**Task requirements**
From the records below, extract all the text exactly and leave the images behind.

**Input for this task**
%%

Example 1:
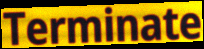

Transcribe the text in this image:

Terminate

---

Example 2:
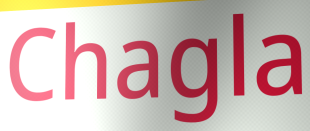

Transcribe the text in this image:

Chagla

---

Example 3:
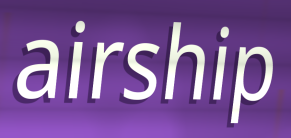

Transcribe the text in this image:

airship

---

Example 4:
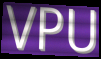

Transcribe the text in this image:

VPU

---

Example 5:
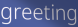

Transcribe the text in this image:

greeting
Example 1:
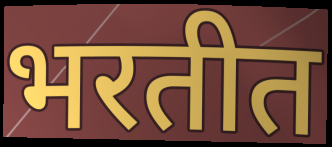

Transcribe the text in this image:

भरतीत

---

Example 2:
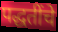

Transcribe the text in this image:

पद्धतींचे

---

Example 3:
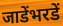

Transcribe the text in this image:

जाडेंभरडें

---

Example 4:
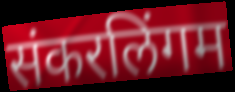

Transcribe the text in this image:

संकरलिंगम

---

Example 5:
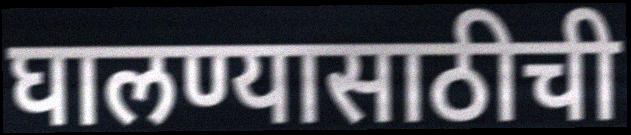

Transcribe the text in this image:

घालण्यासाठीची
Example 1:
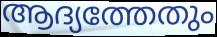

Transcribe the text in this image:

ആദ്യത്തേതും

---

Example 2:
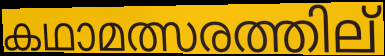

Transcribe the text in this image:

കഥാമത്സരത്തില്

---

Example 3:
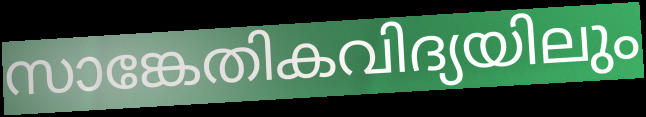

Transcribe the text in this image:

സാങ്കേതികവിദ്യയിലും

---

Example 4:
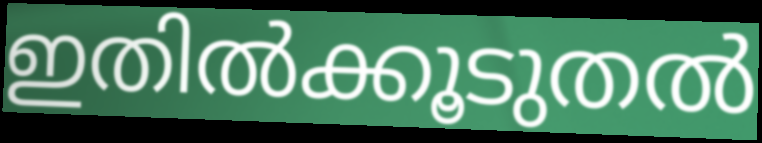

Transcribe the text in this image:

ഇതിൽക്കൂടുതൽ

%%

**Written reply**
Example 1:

Transcribe the text in this image:

Terminate

---

Example 2:

Transcribe the text in this image:

Chagla

---

Example 3:

Transcribe the text in this image:

airship

---

Example 4:

Transcribe the text in this image:

VPU

---

Example 5:

Transcribe the text in this image:

greeting
Example 1:

Transcribe the text in this image:

भरतीत

---

Example 2:

Transcribe the text in this image:

पद्धतींचे

---

Example 3:

Transcribe the text in this image:

जाडेंभरडें

---

Example 4:

Transcribe the text in this image:

संकरलिंगम

---

Example 5:

Transcribe the text in this image:

घालण्यासाठीची
Example 1:

Transcribe the text in this image:

ആദ്യത്തേതും

---

Example 2:

Transcribe the text in this image:

കഥാമത്സരത്തില്

---

Example 3:

Transcribe the text in this image:

സാങ്കേതികവിദ്യയിലും

---

Example 4:

Transcribe the text in this image:

ഇതിൽക്കൂടുതൽ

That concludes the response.